-- Start RECORDS FOR PROCESSING --

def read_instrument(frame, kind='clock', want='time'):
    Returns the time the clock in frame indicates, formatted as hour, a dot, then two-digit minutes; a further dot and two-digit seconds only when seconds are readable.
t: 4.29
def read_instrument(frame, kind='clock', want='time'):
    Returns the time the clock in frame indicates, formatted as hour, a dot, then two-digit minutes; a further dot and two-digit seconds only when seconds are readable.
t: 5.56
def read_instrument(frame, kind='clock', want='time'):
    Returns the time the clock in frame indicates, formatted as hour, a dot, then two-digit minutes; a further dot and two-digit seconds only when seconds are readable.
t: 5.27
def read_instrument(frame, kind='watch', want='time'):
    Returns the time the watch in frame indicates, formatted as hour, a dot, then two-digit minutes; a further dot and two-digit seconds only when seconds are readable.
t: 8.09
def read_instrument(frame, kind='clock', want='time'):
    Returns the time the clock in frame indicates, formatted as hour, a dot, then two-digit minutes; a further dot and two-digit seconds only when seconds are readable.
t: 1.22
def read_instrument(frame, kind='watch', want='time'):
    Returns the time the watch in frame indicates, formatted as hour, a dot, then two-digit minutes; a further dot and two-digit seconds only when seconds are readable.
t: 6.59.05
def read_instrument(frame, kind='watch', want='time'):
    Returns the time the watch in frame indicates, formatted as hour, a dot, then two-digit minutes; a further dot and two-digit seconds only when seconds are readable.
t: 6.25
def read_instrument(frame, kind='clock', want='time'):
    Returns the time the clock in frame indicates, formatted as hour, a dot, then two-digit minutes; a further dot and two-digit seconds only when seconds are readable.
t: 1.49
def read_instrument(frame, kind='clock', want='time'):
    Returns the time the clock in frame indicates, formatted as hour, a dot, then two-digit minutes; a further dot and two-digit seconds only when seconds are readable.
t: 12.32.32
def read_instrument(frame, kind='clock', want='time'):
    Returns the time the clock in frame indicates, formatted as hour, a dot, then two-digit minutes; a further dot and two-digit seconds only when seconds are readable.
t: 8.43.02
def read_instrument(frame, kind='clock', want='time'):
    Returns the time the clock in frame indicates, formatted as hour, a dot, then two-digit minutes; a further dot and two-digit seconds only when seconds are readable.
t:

-- End RECORDS FOR PROCESSING --

▶ **WHAT IS EXPECTED**:
Transcribe all of the data above line for line, keeping every character unchanged.

▶ **WRITTEN RESPONSE**:
def read_instrument(frame, kind='clock', want='time'):
    Returns the time the clock in frame indicates, formatted as hour, a dot, then two-digit minutes; a further dot and two-digit seconds only when seconds are readable.
t: 4.29
def read_instrument(frame, kind='clock', want='time'):
    Returns the time the clock in frame indicates, formatted as hour, a dot, then two-digit minutes; a further dot and two-digit seconds only when seconds are readable.
t: 5.56
def read_instrument(frame, kind='clock', want='time'):
    Returns the time the clock in frame indicates, formatted as hour, a dot, then two-digit minutes; a further dot and two-digit seconds only when seconds are readable.
t: 5.27
def read_instrument(frame, kind='watch', want='time'):
    Returns the time the watch in frame indicates, formatted as hour, a dot, then two-digit minutes; a further dot and two-digit seconds only when seconds are readable.
t: 8.09
def read_instrument(frame, kind='clock', want='time'):
    Returns the time the clock in frame indicates, formatted as hour, a dot, then two-digit minutes; a further dot and two-digit seconds only when seconds are readable.
t: 1.22
def read_instrument(frame, kind='watch', want='time'):
    Returns the time the watch in frame indicates, formatted as hour, a dot, then two-digit minutes; a further dot and two-digit seconds only when seconds are readable.
t: 6.59.05
def read_instrument(frame, kind='watch', want='time'):
    Returns the time the watch in frame indicates, formatted as hour, a dot, then two-digit minutes; a further dot and two-digit seconds only when seconds are readable.
t: 6.25
def read_instrument(frame, kind='clock', want='time'):
    Returns the time the clock in frame indicates, formatted as hour, a dot, then two-digit minutes; a further dot and two-digit seconds only when seconds are readable.
t: 1.49
def read_instrument(frame, kind='clock', want='time'):
    Returns the time the clock in frame indicates, formatted as hour, a dot, then two-digit minutes; a further dot and two-digit seconds only when seconds are readable.
t: 12.32.32
def read_instrument(frame, kind='clock', want='time'):
    Returns the time the clock in frame indicates, formatted as hour, a dot, then two-digit minutes; a further dot and two-digit seconds only when seconds are readable.
t: 8.43.02
def read_instrument(frame, kind='clock', want='time'):
    Returns the time the clock in frame indicates, formatted as hour, a dot, then two-digit minutes; a further dot and two-digit seconds only when seconds are readable.
t:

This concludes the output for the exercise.